• **Supplied passage**
* * * *
Central Bank of Jordan. “Private initiatives to support the SMEs [sic] sector.” Amman: Central Bank of Jordan.
Demirguc-Kunt, A., L Klapper, D Randall, and J. Sonneschein. “Islamic Banking Remains Niche Market in North Africa”. Gallup.Web. December 30 2013.
El-Ghamrawy, Tarek. August 2012. The Islamic Banking Model: A Prospective Channel for Development in Egypt?. Egyptian Center for Economic Studies, Working Paper No. 171.
El-Zoghbi, Mayada and Michael Tarazi. March 2013. Trends in Sharia-Compliant Financial Inclusion. CGAP.
Mills, Paul S. and John R. Presley. 1999. “Islamic Finance: Theory and Practice”. Palgrave: New York
Ministry of Planning and International Cooperation (MoPIC). June 2011. The Jordanian National Policy Framework for Microfinance: Towards Inclusive Finance. http://ifcext.ifc.org/IFCExt/pressroom/IFCPressRoom.nsf/0/33C63BD3761033... ABE0058088C?OpenDocument.
Ministry of Planning and International Cooperation (MoPIC). May 2012. Jordan Microfinance Market Study.
* * * *
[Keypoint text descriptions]
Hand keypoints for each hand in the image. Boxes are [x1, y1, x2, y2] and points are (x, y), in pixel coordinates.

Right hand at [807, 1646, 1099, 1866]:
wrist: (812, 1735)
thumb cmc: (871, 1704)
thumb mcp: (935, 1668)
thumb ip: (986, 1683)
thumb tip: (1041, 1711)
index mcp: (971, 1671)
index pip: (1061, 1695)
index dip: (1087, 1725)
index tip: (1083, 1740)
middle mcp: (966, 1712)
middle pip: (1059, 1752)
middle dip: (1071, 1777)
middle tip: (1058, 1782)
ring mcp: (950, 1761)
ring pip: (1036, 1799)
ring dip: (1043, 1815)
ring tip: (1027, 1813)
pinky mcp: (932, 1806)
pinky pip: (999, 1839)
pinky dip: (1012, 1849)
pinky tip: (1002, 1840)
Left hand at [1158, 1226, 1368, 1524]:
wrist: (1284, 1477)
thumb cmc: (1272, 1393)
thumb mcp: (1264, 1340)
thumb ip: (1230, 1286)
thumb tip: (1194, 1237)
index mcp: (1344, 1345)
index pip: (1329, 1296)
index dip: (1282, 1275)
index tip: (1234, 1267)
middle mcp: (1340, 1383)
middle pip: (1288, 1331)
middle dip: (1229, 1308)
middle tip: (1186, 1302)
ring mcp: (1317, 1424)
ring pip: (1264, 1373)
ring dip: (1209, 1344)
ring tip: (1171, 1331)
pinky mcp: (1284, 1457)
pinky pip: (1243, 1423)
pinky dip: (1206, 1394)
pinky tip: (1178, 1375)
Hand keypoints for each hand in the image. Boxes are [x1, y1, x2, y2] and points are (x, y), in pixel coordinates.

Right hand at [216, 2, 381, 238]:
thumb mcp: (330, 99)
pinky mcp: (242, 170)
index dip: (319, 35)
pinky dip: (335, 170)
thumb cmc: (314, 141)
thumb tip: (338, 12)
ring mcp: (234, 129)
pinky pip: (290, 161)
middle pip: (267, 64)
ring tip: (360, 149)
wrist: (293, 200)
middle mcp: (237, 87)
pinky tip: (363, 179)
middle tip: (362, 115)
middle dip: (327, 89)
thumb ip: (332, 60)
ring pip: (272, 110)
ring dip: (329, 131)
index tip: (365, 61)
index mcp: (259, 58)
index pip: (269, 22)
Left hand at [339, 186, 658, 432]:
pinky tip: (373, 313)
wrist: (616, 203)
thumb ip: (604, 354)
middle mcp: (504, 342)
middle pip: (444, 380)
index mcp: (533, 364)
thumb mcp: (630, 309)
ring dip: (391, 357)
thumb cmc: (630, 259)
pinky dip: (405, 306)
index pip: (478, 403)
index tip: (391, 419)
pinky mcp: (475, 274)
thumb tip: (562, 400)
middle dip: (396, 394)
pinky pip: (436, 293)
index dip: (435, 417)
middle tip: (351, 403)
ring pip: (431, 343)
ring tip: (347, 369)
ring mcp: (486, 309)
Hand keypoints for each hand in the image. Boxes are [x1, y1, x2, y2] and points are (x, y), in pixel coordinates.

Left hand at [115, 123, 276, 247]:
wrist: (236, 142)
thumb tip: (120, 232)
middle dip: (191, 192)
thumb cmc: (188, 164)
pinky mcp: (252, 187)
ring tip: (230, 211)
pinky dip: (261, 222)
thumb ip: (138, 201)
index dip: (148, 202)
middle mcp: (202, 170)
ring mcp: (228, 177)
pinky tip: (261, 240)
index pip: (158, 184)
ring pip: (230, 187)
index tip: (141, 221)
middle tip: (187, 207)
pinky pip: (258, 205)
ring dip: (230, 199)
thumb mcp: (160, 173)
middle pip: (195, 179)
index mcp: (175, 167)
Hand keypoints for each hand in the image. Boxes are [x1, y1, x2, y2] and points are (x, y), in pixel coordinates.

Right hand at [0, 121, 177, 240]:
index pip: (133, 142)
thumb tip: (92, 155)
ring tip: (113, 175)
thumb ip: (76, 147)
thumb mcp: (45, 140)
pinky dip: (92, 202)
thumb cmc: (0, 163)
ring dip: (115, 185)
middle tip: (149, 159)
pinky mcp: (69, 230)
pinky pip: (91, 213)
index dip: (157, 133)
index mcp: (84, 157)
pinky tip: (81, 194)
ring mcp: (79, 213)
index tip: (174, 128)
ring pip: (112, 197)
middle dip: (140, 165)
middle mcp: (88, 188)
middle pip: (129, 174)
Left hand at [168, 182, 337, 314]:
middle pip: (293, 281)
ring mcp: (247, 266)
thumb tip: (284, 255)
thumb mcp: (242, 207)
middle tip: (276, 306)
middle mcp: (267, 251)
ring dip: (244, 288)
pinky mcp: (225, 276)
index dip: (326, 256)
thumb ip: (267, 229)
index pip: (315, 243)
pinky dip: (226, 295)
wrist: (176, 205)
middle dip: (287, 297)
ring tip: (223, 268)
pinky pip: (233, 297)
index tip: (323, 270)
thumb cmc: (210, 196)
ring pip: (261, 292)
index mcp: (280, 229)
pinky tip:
* * * *
• **Set of tasks**
1 – In the reference list, turn the entry beginning "El-Ghamrawy, Tarek" into a short list of its main details.
2 – Reproduce the reference list word for word, starting at "Mills, Paul S." and ending at "Microfinance Market Study.".

• **Answers below**
1 –
- Author: Tarek El-Ghamrawy
- Date: August 2012
- Title: The Islamic Banking Model: A Prospective Channel for Development in Egypt?
- Publisher: Egyptian Center for Economic Studies
- Series: Working Paper No. 171

2 –
Mills, Paul S. and John R. Presley. 1999. “Islamic Finance: Theory and Practice”. Palgrave: New York
Ministry of Planning and International Cooperation (MoPIC). June 2011. The Jordanian National Policy Framework for Microfinance: Towards Inclusive Finance. http://ifcext.ifc.org/IFCExt/pressroom/IFCPressRoom.nsf/0/33C63BD3761033... ABE0058088C?OpenDocument.
Ministry of Planning and International Cooperation (MoPIC). May 2012. Jordan Microfinance Market Study.